[Records shown]
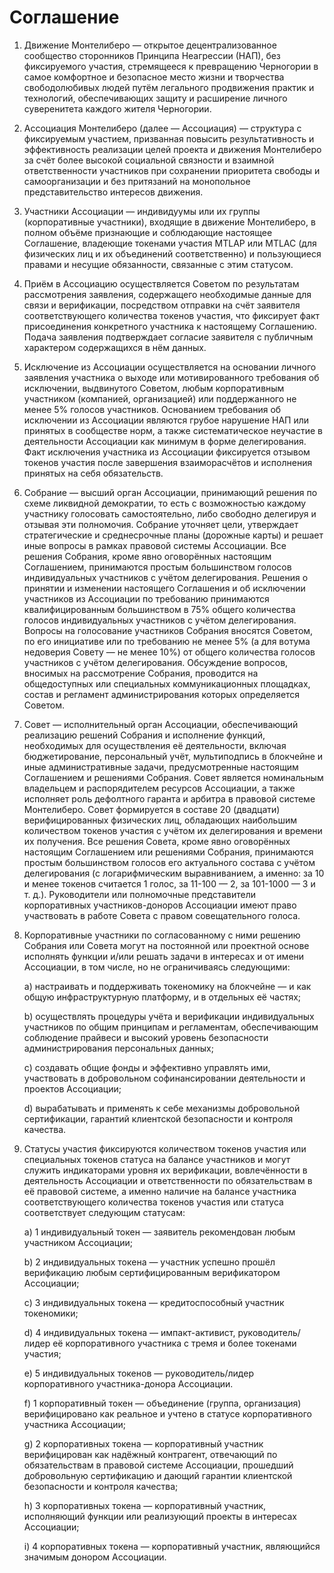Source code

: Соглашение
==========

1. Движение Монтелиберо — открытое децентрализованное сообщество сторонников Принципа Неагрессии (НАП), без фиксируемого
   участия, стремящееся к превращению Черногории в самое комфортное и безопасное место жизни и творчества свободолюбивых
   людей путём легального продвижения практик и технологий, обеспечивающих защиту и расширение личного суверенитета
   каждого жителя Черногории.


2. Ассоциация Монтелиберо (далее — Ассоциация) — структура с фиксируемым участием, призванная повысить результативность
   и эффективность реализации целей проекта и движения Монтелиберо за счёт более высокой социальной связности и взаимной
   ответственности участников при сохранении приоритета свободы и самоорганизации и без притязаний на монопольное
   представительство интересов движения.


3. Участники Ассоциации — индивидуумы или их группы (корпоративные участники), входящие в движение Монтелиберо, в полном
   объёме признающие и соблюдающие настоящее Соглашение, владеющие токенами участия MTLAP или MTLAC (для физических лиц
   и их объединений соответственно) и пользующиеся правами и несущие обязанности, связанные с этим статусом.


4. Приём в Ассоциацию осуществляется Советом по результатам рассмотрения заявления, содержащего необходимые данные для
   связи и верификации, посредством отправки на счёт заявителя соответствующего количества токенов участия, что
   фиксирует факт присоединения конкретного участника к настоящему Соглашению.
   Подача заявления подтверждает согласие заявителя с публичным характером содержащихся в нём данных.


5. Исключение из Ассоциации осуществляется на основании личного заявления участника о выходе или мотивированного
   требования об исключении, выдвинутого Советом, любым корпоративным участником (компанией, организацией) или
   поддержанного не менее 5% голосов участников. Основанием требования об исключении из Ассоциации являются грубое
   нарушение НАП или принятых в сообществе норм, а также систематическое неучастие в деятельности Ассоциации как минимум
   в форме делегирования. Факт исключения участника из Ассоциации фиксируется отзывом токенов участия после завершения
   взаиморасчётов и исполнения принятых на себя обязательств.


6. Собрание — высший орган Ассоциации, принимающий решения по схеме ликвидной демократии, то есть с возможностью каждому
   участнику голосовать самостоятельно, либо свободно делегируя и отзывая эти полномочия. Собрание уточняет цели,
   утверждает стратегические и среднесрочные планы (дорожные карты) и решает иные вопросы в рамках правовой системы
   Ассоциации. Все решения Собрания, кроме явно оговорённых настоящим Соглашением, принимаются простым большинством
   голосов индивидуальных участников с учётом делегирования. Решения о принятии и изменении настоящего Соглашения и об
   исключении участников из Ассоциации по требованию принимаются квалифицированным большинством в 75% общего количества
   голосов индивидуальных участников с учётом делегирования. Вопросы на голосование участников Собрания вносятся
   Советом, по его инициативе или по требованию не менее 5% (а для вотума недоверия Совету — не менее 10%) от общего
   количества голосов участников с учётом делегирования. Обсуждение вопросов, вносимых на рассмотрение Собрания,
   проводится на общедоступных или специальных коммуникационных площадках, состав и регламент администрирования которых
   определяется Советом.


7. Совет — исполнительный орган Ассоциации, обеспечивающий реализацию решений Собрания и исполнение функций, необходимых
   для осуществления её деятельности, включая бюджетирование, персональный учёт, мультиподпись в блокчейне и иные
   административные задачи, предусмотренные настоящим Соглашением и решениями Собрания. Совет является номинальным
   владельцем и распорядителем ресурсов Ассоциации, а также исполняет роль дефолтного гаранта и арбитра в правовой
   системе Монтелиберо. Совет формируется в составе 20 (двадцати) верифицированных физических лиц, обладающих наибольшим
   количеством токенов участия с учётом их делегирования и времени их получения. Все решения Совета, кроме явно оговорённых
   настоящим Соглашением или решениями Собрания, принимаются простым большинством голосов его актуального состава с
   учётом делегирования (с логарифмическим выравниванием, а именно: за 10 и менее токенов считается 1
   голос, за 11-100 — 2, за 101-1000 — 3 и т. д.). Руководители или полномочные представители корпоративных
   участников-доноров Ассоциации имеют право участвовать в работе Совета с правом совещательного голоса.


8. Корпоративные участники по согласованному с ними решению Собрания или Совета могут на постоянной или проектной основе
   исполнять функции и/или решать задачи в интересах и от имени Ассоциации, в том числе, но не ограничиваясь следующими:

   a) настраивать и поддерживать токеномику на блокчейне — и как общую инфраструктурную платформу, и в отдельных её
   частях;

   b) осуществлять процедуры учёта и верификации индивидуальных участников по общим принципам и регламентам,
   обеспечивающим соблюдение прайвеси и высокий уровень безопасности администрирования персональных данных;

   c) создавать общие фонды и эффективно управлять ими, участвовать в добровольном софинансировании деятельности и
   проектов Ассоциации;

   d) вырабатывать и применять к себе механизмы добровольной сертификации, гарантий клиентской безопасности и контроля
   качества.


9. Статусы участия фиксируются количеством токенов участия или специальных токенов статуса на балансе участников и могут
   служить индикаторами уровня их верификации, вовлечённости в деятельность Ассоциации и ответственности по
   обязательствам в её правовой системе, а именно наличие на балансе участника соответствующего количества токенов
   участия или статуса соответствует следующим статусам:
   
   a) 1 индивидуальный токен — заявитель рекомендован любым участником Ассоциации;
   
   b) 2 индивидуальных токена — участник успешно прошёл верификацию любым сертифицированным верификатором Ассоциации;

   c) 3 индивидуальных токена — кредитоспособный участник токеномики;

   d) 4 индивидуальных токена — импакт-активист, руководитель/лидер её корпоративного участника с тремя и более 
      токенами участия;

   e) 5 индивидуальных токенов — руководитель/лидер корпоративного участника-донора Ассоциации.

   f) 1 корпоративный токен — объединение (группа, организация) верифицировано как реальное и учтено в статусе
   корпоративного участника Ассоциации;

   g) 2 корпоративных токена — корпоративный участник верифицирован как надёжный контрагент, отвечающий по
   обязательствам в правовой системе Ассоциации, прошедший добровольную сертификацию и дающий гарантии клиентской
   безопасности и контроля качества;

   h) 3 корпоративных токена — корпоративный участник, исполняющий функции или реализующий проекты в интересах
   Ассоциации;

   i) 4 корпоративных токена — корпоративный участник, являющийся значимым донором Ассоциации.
[/Records shown]
--- Your objective ---
Copy the source text of every record above without any changes, and leave the pictures out of your answer.

--- Solution for this problem ---
Source code

: Соглашение
==========

1. Движение Монтелиберо — открытое децентрализованное сообщество сторонников Принципа Неагрессии (НАП), без фиксируемого
   участия, стремящееся к превращению Черногории в самое комфортное и безопасное место жизни и творчества свободолюбивых
   людей путём легального продвижения практик и технологий, обеспечивающих защиту и расширение личного суверенитета
   каждого жителя Черногории.


2. Ассоциация Монтелиберо (далее — Ассоциация) — структура с фиксируемым участием, призванная повысить результативность
   и эффективность реализации целей проекта и движения Монтелиберо за счёт более высокой социальной связности и взаимной
   ответственности участников при сохранении приоритета свободы и самоорганизации и без притязаний на монопольное
   представительство интересов движения.


3. Участники Ассоциации — индивидуумы или их группы (корпоративные участники), входящие в движение Монтелиберо, в полном
   объёме признающие и соблюдающие настоящее Соглашение, владеющие токенами участия MTLAP или MTLAC (для физических лиц
   и их объединений соответственно) и пользующиеся правами и несущие обязанности, связанные с этим статусом.


4. Приём в Ассоциацию осуществляется Советом по результатам рассмотрения заявления, содержащего необходимые данные для
   связи и верификации, посредством отправки на счёт заявителя соответствующего количества токенов участия, что
   фиксирует факт присоединения конкретного участника к настоящему Соглашению.
   Подача заявления подтверждает согласие заявителя с публичным характером содержащихся в нём данных.


5. Исключение из Ассоциации осуществляется на основании личного заявления участника о выходе или мотивированного
   требования об исключении, выдвинутого Советом, любым корпоративным участником (компанией, организацией) или
   поддержанного не менее 5% голосов участников. Основанием требования об исключении из Ассоциации являются грубое
   нарушение НАП или принятых в сообществе норм, а также систематическое неучастие в деятельности Ассоциации как минимум
   в форме делегирования. Факт исключения участника из Ассоциации фиксируется отзывом токенов участия после завершения
   взаиморасчётов и исполнения принятых на себя обязательств.


6. Собрание — высший орган Ассоциации, принимающий решения по схеме ликвидной демократии, то есть с возможностью каждому
   участнику голосовать самостоятельно, либо свободно делегируя и отзывая эти полномочия. Собрание уточняет цели,
   утверждает стратегические и среднесрочные планы (дорожные карты) и решает иные вопросы в рамках правовой системы
   Ассоциации. Все решения Собрания, кроме явно оговорённых настоящим Соглашением, принимаются простым большинством
   голосов индивидуальных участников с учётом делегирования. Решения о принятии и изменении настоящего Соглашения и об
   исключении участников из Ассоциации по требованию принимаются квалифицированным большинством в 75% общего количества
   голосов индивидуальных участников с учётом делегирования. Вопросы на голосование участников Собрания вносятся
   Советом, по его инициативе или по требованию не менее 5% (а для вотума недоверия Совету — не менее 10%) от общего
   количества голосов участников с учётом делегирования. Обсуждение вопросов, вносимых на рассмотрение Собрания,
   проводится на общедоступных или специальных коммуникационных площадках, состав и регламент администрирования которых
   определяется Советом.


7. Совет — исполнительный орган Ассоциации, обеспечивающий реализацию решений Собрания и исполнение функций, необходимых
   для осуществления её деятельности, включая бюджетирование, персональный учёт, мультиподпись в блокчейне и иные
   административные задачи, предусмотренные настоящим Соглашением и решениями Собрания. Совет является номинальным
   владельцем и распорядителем ресурсов Ассоциации, а также исполняет роль дефолтного гаранта и арбитра в правовой
   системе Монтелиберо. Совет формируется в составе 20 (двадцати) верифицированных физических лиц, обладающих наибольшим
   количеством токенов участия с учётом их делегирования и времени их получения. Все решения Совета, кроме явно оговорённых
   настоящим Соглашением или решениями Собрания, принимаются простым большинством голосов его актуального состава с
   учётом делегирования (с логарифмическим выравниванием, а именно: за 10 и менее токенов считается 1
   голос, за 11-100 — 2, за 101-1000 — 3 и т. д.). Руководители или полномочные представители корпоративных
   участников-доноров Ассоциации имеют право участвовать в работе Совета с правом совещательного голоса.


8. Корпоративные участники по согласованному с ними решению Собрания или Совета могут на постоянной или проектной основе
   исполнять функции и/или решать задачи в интересах и от имени Ассоциации, в том числе, но не ограничиваясь следующими:

   a) настраивать и поддерживать токеномику на блокчейне — и как общую инфраструктурную платформу, и в отдельных её
   частях;

   b) осуществлять процедуры учёта и верификации индивидуальных участников по общим принципам и регламентам,
   обеспечивающим соблюдение прайвеси и высокий уровень безопасности администрирования персональных данных;

   c) создавать общие фонды и эффективно управлять ими, участвовать в добровольном софинансировании деятельности и
   проектов Ассоциации;

   d) вырабатывать и применять к себе механизмы добровольной сертификации, гарантий клиентской безопасности и контроля
   качества.


9. Статусы участия фиксируются количеством токенов участия или специальных токенов статуса на балансе участников и могут
   служить индикаторами уровня их верификации, вовлечённости в деятельность Ассоциации и ответственности по
   обязательствам в её правовой системе, а именно наличие на балансе участника соответствующего количества токенов
   участия или статуса соответствует следующим статусам:
   
   a) 1 индивидуальный токен — заявитель рекомендован любым участником Ассоциации;
   
   b) 2 индивидуальных токена — участник успешно прошёл верификацию любым сертифицированным верификатором Ассоциации;

   c) 3 индивидуальных токена — кредитоспособный участник токеномики;

   d) 4 индивидуальных токена — импакт-активист, руководитель/лидер её корпоративного участника с тремя и более 
      токенами участия;

   e) 5 индивидуальных токенов — руководитель/лидер корпоративного участника-донора Ассоциации.

   f) 1 корпоративный токен — объединение (группа, организация) верифицировано как реальное и учтено в статусе
   корпоративного участника Ассоциации;

   g) 2 корпоративных токена — корпоративный участник верифицирован как надёжный контрагент, отвечающий по
   обязательствам в правовой системе Ассоциации, прошедший добровольную сертификацию и дающий гарантии клиентской
   безопасности и контроля качества;

   h) 3 корпоративных токена — корпоративный участник, исполняющий функции или реализующий проекты в интересах
   Ассоциации;

   i) 4 корпоративных токена — корпоративный участник, являющийся значимым донором Ассоциации.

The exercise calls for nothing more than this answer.